In a move that flies in the face of received wisdom on the best way to grab the attention of today’s young activists, Christian Aid’s youth campaigning arm, Ctrl+Alt+Shift., launches a biannual print consumer magazine this week.
Although the charity is not saying how much the magazine cost to produce and distribute, the amount is likely to have been considerable because, as charities know, producing and distributing paper magazines is very expensive.
And for any publisher, launching a new consumer title in a recession is a risk, and this one has a cover price of £3.95.
To add to the challenge, the magazine is aimed at young adults who, we are told, are all broke and spend their time online reading content for free.
But Katrin Owusu, Christian Aid’s head of youth marketing and innovations, is confident the risk will pay off.
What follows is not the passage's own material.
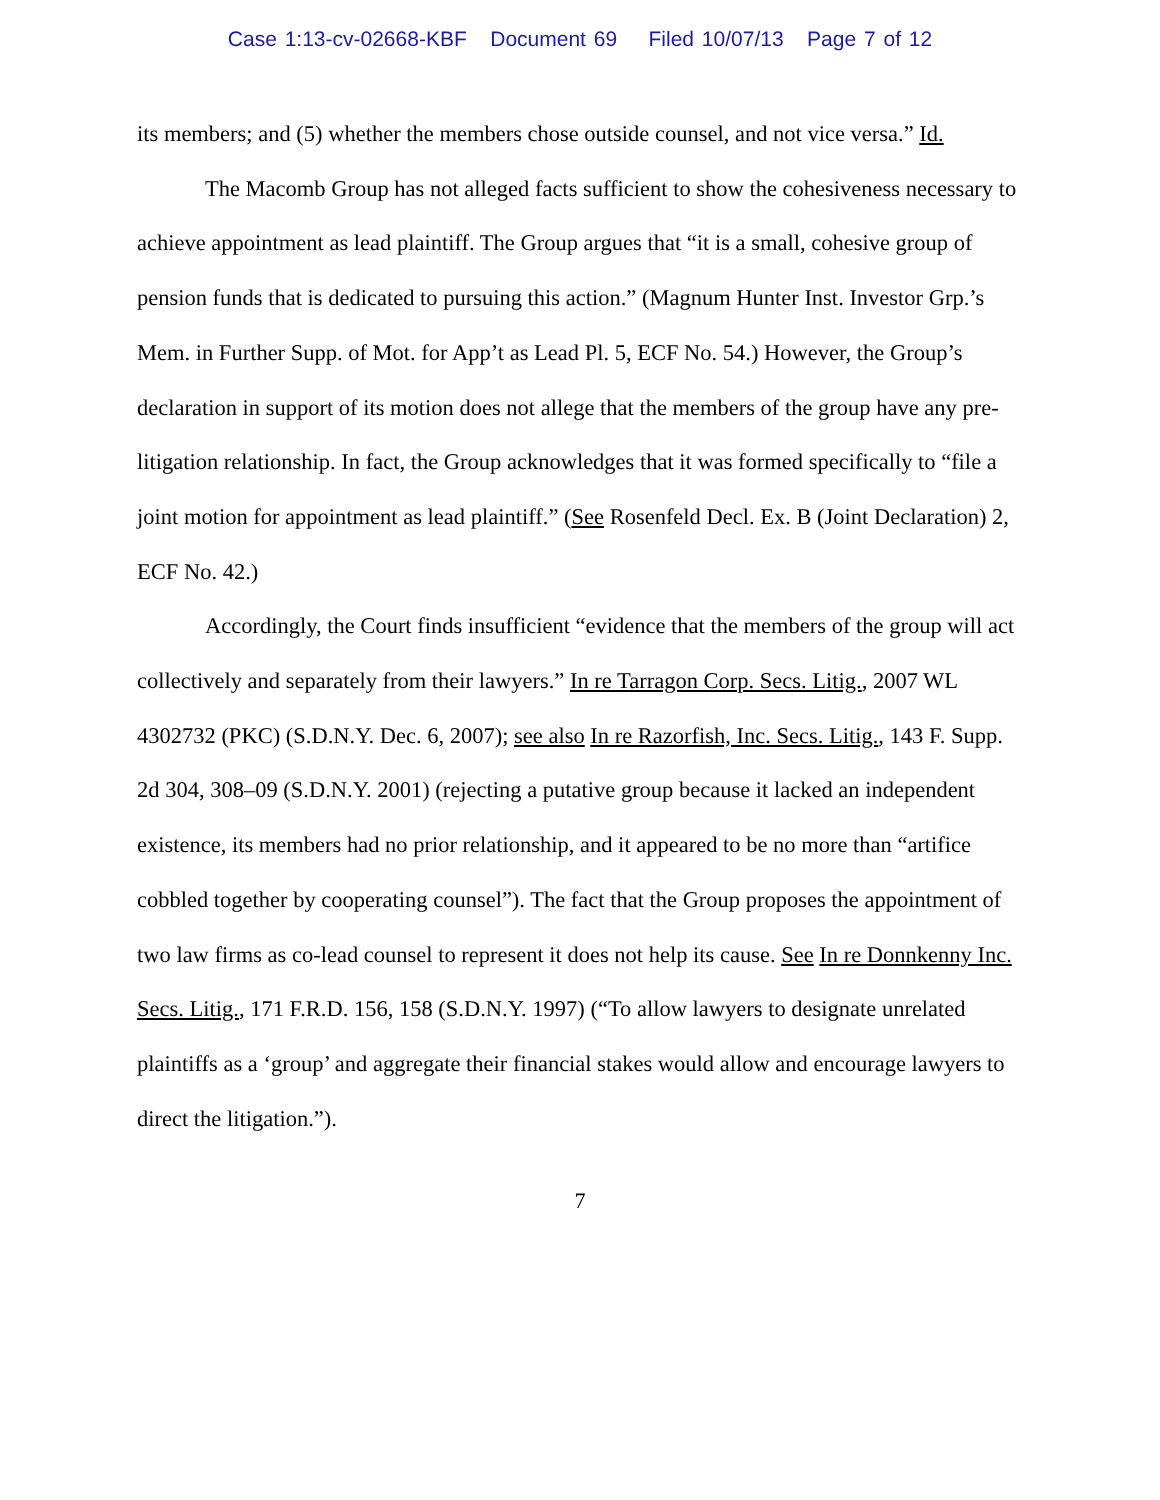Case 1:13-cv-02668-KBF Document 69 Filed 10/07/13 Page 7 of 12
its members; and (5) whether the members chose outside counsel, and not vice versa.” Id.
The Macomb Group has not alleged facts sufficient to show the cohesiveness necessary to achieve appointment as lead plaintiff. The Group argues that “it is a small, cohesive group of pension funds that is dedicated to pursuing this action.” (Magnum Hunter Inst. Investor Grp.’s Mem. in Further Supp. of Mot. for App’t as Lead Pl. 5, ECF No. 54.) However, the Group’s declaration in support of its motion does not allege that the members of the group have any pre-litigation relationship. In fact, the Group acknowledges that it was formed specifically to “file a joint motion for appointment as lead plaintiff.” (See Rosenfeld Decl. Ex. B (Joint Declaration) 2, ECF No. 42.)
Accordingly, the Court finds insufficient “evidence that the members of the group will act collectively and separately from their lawyers.” In re Tarragon Corp. Secs. Litig., 2007 WL 4302732 (PKC) (S.D.N.Y. Dec. 6, 2007); see also In re Razorfish, Inc. Secs. Litig., 143 F. Supp. 2d 304, 308–09 (S.D.N.Y. 2001) (rejecting a putative group because it lacked an independent existence, its members had no prior relationship, and it appeared to be no more than “artifice cobbled together by cooperating counsel”). The fact that the Group proposes the appointment of two law firms as co-lead counsel to represent it does not help its cause. See In re Donnkenny Inc. Secs. Litig., 171 F.R.D. 156, 158 (S.D.N.Y. 1997) (“To allow lawyers to designate unrelated plaintiffs as a ‘group’ and aggregate their financial stakes would allow and encourage lawyers to direct the litigation.”).
7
“It’s just another platform to build our community,” she says. “The idea that print is dead is not true; if it’s niche, of high-quality and interesting enough to collect then people are happy to part with money.”
Owusu isn’t just acting on a hunch. She points out that last year the organisation published a limited-edition graphic novel, Ctrl+Alt+Shift Unmasks Corruption, with a cover price of £5, that sold 7,000 copies.
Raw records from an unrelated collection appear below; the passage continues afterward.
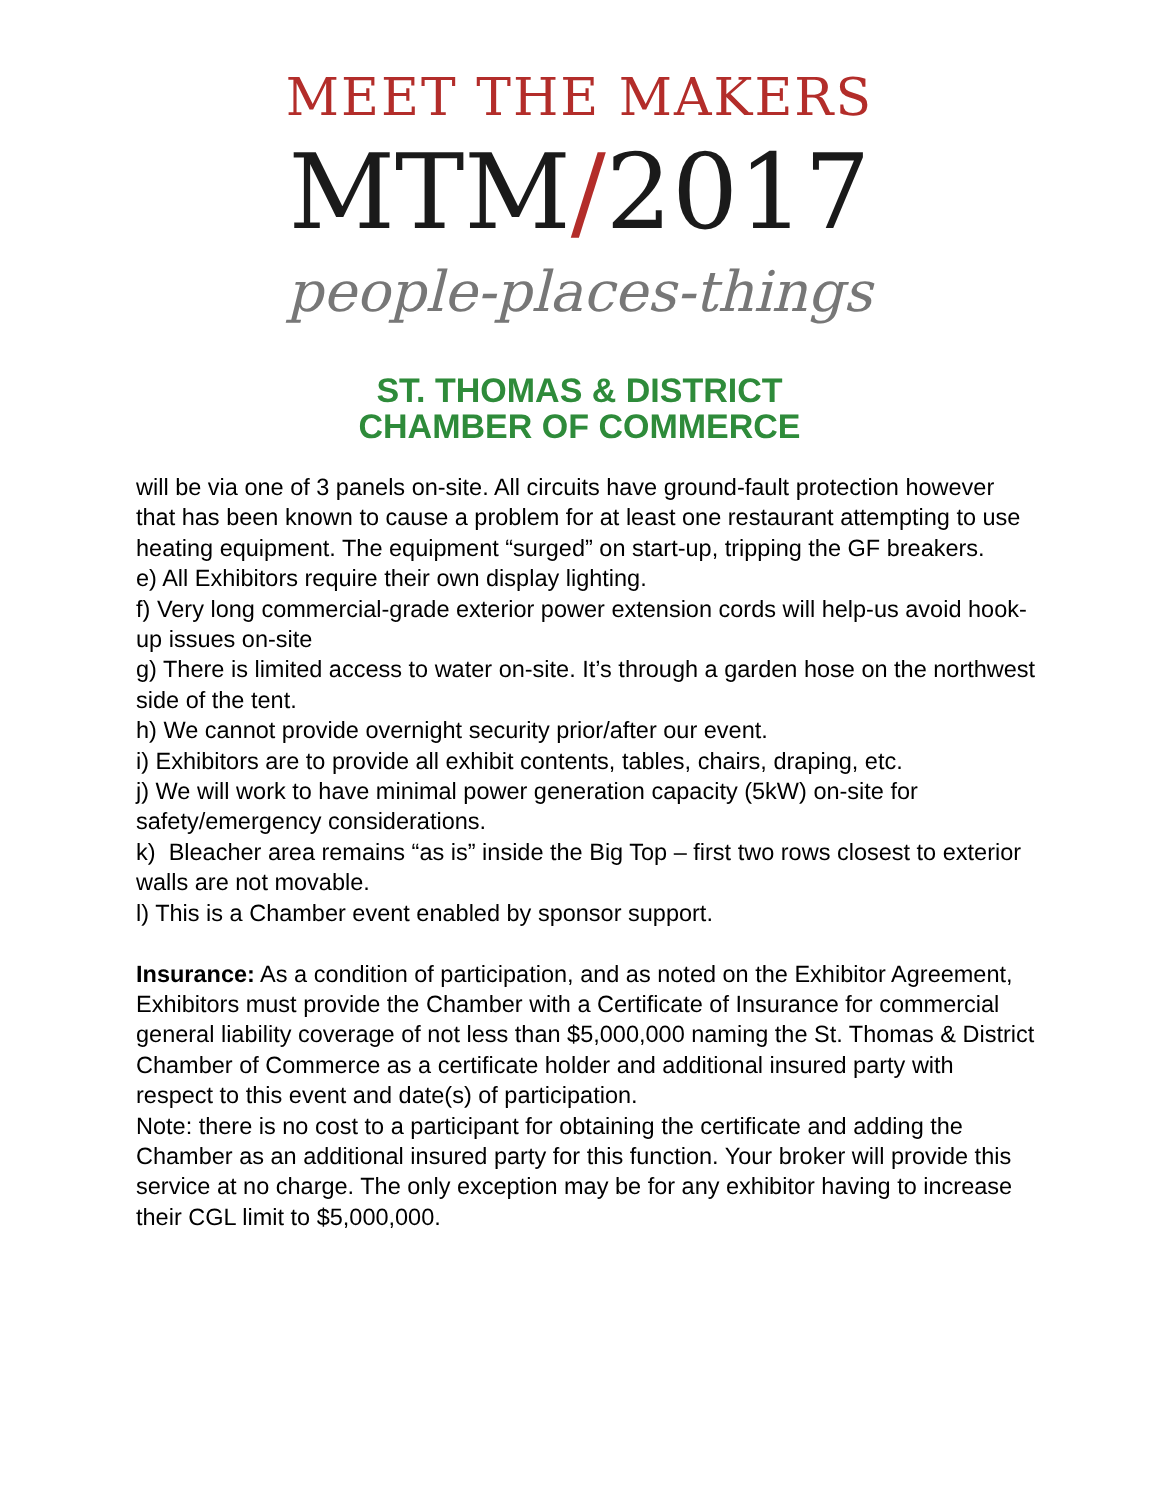MEET THE MAKERS
MTM/2017
people-places-things
ST. THOMAS & DISTRICT
CHAMBER OF COMMERCE
will be via one of 3 panels on-site. All circuits have ground-fault protection however that has been known to cause a problem for at least one restaurant attempting to use heating equipment. The equipment “surged” on start-up, tripping the GF breakers.
e) All Exhibitors require their own display lighting.
f) Very long commercial-grade exterior power extension cords will help-us avoid hook-up issues on-site
g) There is limited access to water on-site. It’s through a garden hose on the northwest side of the tent.
h) We cannot provide overnight security prior/after our event.
i) Exhibitors are to provide all exhibit contents, tables, chairs, draping, etc.
j) We will work to have minimal power generation capacity (5kW) on-site for safety/emergency considerations.
k) Bleacher area remains “as is” inside the Big Top – first two rows closest to exterior walls are not movable.
l) This is a Chamber event enabled by sponsor support.
Insurance: As a condition of participation, and as noted on the Exhibitor Agreement, Exhibitors must provide the Chamber with a Certificate of Insurance for commercial general liability coverage of not less than $5,000,000 naming the St. Thomas & District Chamber of Commerce as a certificate holder and additional insured party with respect to this event and date(s) of participation.
Note: there is no cost to a participant for obtaining the certificate and adding the Chamber as an additional insured party for this function. Your broker will provide this service at no charge. The only exception may be for any exhibitor having to increase their CGL limit to $5,000,000.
And the new magazine is not strictly new: it existed up until last year, albeit in a much smaller format, as a free fanzine distributed in bars and galleries. The bigger, bolder consumer title, she says, has been called for by Ctrl+Alt+Shift. supporters across the world.
It’s is certainly a beautiful and thoughtfully produced product: stylish, weighty and full of wry comment on consumer culture – an affecting six-page fashion spread, for example, highlights interrogation methods at Guantanamo (headline: “Detention to Detail”).
Given the risks, it deserves to do well.